Around the year 835, Pope Gregory VI decreed that the festival should take place all over the world, and the holiday is still celebrated in many Christian countries worldwide.

But it would take almost 1,000 years for All Saints’ Day to become one of eight official festivals on the Christian calendar. It did so in the 20th century, when Pope Pius X was in The Vatican. At the same time, it became a national holiday, with workers being granted the day off.

The festival was suspended during the French Revolution, before being reinstated in 1802 by Napoleon.

What rituals take place in the celebration?

Apart from having the day off work, many religious people in France will go to church to take part in celebratory services.

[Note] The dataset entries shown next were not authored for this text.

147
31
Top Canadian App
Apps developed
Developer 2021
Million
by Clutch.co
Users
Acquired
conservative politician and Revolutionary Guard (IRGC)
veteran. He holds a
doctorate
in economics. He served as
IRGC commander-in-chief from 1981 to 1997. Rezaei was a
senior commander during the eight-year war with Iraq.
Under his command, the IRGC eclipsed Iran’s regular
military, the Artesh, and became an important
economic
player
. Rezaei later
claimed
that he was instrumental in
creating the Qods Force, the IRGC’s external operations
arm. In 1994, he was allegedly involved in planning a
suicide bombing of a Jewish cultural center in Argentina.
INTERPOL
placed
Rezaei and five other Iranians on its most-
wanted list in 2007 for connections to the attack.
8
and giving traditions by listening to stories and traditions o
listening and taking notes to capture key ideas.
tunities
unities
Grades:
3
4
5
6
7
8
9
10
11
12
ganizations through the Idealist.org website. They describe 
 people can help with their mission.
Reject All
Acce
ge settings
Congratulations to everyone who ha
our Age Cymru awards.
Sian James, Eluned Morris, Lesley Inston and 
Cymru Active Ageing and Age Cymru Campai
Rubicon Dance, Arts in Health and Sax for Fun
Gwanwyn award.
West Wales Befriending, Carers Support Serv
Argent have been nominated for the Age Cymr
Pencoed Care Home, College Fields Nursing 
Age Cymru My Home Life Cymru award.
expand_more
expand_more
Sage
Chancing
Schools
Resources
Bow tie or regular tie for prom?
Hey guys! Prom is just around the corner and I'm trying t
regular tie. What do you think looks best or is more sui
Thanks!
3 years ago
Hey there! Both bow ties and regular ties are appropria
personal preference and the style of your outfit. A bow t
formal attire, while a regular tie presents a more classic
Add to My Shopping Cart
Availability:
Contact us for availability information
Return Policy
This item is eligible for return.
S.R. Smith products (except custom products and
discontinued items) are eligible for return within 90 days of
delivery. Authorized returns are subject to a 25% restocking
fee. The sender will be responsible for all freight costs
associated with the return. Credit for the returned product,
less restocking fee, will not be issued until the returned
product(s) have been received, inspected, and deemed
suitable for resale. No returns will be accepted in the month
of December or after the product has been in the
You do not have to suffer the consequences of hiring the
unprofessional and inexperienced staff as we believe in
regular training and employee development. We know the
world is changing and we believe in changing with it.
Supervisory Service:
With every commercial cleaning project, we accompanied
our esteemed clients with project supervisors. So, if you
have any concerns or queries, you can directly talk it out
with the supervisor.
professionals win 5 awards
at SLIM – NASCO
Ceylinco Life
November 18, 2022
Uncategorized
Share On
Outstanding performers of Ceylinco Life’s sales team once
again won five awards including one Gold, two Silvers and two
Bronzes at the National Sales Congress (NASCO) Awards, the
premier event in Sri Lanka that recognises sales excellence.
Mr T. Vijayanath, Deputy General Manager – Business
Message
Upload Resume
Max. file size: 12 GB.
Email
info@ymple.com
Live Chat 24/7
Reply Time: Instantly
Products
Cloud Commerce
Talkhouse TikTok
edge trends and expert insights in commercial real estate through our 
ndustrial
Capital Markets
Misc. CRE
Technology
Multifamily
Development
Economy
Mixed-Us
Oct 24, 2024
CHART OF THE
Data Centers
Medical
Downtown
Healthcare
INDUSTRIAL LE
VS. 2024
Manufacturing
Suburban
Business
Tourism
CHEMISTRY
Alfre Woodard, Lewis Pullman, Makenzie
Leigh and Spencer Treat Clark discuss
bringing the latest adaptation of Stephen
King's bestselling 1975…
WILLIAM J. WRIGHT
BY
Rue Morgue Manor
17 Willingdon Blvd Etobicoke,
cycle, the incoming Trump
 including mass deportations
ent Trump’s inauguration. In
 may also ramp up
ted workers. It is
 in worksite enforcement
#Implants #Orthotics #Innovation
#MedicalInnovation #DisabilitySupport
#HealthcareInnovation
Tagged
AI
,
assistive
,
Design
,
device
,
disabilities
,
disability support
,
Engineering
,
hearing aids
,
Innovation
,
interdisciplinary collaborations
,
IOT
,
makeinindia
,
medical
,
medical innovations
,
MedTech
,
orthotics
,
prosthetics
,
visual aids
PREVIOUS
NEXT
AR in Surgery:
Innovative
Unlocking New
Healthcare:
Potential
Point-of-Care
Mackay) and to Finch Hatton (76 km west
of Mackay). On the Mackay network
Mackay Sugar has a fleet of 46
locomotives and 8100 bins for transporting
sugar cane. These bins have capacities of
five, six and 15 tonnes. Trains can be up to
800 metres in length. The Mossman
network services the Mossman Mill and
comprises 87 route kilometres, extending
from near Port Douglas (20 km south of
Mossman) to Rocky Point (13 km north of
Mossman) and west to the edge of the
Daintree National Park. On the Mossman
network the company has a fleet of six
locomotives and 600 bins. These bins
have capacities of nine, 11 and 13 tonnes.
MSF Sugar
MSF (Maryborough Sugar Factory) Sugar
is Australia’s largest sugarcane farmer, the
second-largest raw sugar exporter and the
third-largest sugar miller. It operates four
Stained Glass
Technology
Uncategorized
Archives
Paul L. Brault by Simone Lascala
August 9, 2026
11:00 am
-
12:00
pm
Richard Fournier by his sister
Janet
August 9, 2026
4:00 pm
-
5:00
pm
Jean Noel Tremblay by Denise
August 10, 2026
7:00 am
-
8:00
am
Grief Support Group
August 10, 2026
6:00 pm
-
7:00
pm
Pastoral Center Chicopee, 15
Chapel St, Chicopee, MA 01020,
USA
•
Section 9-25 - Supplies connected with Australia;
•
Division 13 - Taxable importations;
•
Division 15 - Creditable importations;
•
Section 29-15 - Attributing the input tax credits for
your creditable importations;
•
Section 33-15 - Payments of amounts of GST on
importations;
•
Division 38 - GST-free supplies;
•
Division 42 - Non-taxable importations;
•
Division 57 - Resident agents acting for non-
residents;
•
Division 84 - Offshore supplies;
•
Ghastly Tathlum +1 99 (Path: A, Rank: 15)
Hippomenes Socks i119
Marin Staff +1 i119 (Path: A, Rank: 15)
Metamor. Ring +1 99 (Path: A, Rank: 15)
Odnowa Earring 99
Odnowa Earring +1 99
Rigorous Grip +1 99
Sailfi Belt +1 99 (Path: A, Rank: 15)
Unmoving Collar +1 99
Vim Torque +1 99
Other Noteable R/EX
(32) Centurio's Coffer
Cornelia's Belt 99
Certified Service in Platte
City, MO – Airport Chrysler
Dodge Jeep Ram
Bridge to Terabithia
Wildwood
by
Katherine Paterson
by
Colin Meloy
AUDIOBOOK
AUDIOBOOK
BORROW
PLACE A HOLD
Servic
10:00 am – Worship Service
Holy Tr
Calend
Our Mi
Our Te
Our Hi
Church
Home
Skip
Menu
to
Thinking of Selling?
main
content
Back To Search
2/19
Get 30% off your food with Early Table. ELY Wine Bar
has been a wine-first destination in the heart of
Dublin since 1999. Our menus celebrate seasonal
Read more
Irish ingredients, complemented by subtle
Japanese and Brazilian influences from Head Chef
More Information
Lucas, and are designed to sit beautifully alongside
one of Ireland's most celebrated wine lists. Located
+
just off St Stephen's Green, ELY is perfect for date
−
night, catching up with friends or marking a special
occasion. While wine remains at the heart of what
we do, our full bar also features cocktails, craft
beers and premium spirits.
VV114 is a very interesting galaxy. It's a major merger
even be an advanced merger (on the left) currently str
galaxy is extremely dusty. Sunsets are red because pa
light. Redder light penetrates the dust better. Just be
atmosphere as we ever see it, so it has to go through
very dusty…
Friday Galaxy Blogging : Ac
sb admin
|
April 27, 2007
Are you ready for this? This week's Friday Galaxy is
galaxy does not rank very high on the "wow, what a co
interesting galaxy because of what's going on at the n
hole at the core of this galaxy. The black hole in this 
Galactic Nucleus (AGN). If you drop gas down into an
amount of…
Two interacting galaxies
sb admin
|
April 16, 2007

And the day after, November 2, is a day to honour the dead (All Souls’ Day, or Commémoration des fidèles défunts). As a result, people in France (whether religious or not) may go to decorate the graves of their loved ones with flowers over the Toussaint weekend.

The most common flowers and plants for this are heather, chrysanthemums, or wreaths.

Weather outlook not so good

Unfortunately, this weekend’s weather is not looking as celebratory.

A ‘Mediterranean episode’, bringing heavy rain, has been forecast for the south-east of the country over the Toussaint weekend, from October 29 to November 1.

Rain is also expected in Brittany from tonight (October 28), with strong wind of up to 170km/h expected in the north of the country, as more rain hits the south.